Virtue is contagious. The harder we work to better ourselves, the more likely it is that the people around us will begin taking steps toward their own improvement.
Sometimes the spreading of virtue happens rapidly, especially if it is taking place in the context of a new friendship. Most often, you’re going to have to prove yourself.
Anyone can start a fad diet. Anyone can get a gym membership or buy a pair of running shoes. Learning a few words of a foreign language isn’t hard.
What’s hard is sticking with it. Will we give up after a month? After ten months? Do we think we’ll still be at it in two years? What about five years from now?
If we can consistently keep up a positive new habit for half a decade, we will see very significant changes in our lives. That could mean fluency in a new language, or mastery of a new skill or profession. It could be the difference between doing wall push-ups and doing planche pushups. Whatever it is, it’s enough to be something noticeable and impressive.

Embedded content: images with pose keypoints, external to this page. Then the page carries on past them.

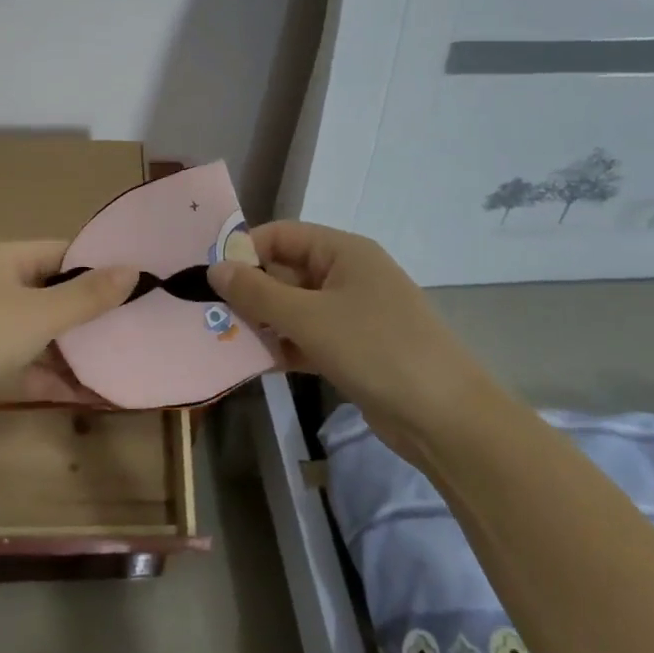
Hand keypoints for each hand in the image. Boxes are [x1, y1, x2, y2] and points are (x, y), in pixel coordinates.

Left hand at [0, 241, 136, 452]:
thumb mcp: (39, 313)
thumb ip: (87, 295)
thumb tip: (132, 268)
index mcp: (3, 261)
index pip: (60, 252)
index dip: (98, 264)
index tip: (141, 278)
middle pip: (55, 293)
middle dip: (94, 309)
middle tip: (143, 319)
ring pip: (46, 334)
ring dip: (80, 348)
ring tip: (130, 355)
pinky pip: (34, 368)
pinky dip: (61, 378)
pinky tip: (99, 393)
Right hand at [208, 221, 503, 451]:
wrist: (444, 417)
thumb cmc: (375, 349)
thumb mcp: (309, 318)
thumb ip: (257, 293)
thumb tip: (215, 269)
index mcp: (343, 252)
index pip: (281, 235)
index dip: (245, 251)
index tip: (210, 278)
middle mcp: (346, 275)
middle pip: (284, 271)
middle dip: (249, 291)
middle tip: (209, 315)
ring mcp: (350, 314)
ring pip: (292, 308)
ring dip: (262, 322)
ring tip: (224, 340)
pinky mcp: (351, 349)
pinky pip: (306, 337)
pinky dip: (283, 346)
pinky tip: (255, 363)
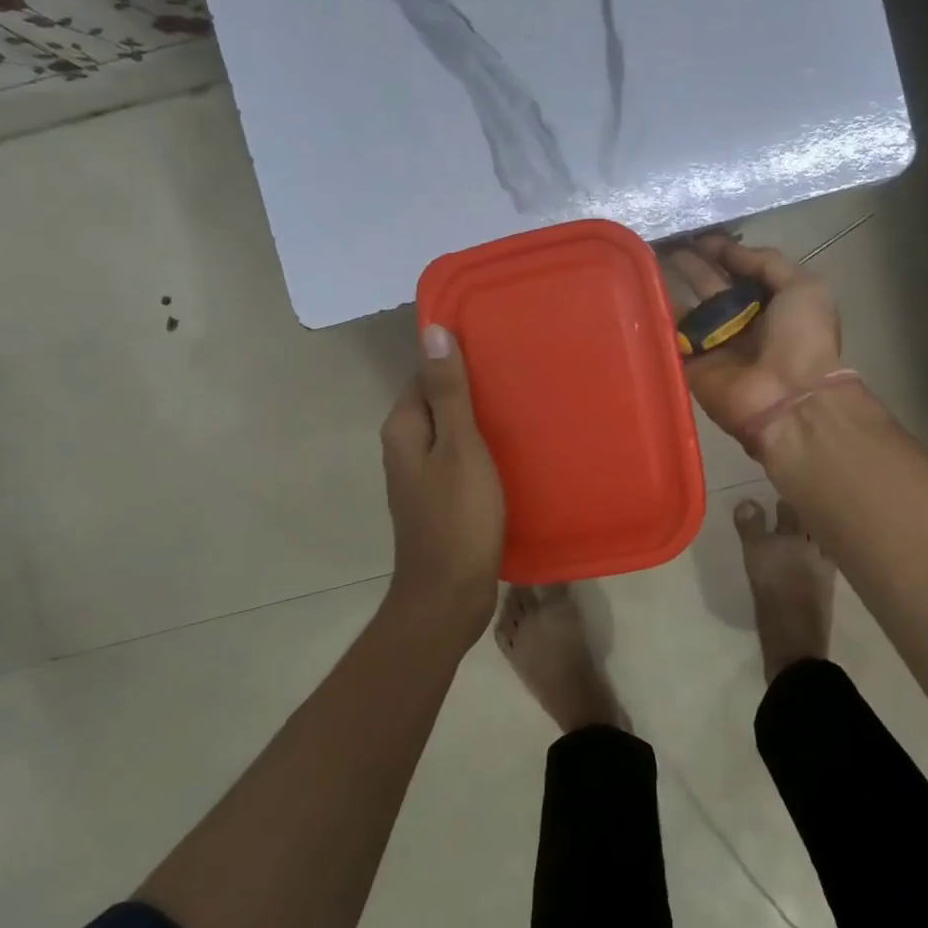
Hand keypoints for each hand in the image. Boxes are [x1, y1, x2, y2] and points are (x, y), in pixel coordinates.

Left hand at [380, 324, 504, 636]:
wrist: (449, 595)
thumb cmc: (457, 517)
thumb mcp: (459, 448)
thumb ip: (447, 392)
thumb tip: (431, 332)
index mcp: (403, 428)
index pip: (425, 375)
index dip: (457, 360)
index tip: (497, 350)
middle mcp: (405, 447)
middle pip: (438, 403)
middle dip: (472, 389)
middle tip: (519, 377)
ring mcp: (421, 476)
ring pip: (451, 433)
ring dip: (479, 421)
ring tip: (523, 407)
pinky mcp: (439, 499)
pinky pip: (459, 460)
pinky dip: (482, 450)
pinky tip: (513, 451)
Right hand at [666, 235, 842, 443]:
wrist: (787, 398)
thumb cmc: (802, 339)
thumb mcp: (803, 287)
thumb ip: (767, 262)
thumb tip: (726, 248)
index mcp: (772, 303)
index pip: (741, 271)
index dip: (721, 252)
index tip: (697, 235)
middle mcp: (742, 322)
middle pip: (710, 287)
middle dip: (692, 264)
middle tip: (666, 242)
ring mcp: (715, 344)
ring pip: (687, 309)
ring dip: (669, 286)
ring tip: (646, 260)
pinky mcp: (692, 364)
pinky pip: (671, 337)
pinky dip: (657, 318)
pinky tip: (639, 293)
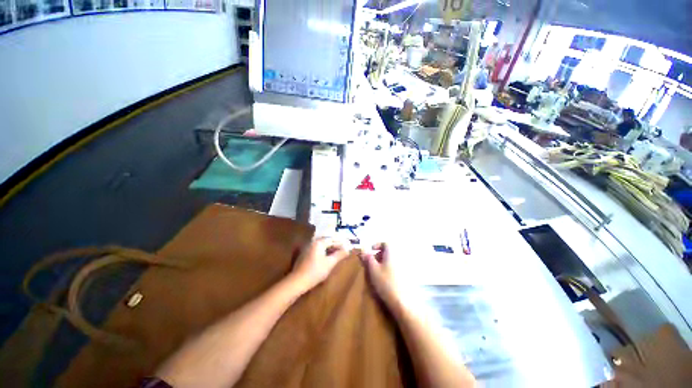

And the people around us will be watching. I was at one time morbidly obese, and whenever someone I knew started out on a diet, I myself would start silently rooting for them to fail. Their failure would mean my vindication, according to some warped logic.
But it only took seeing one person succeed, one person that I knew personally, for my mindset to change, and for me to commit to losing the weight.
It took years for the pounds to disappear (and even still the process isn’t finished), but it took mere minutes for me to decide to change my life and myself for the better, whatever it would take.
One person’s virtue can affect the lives of many, and especially of those people who are closest to us, whom we care about the most.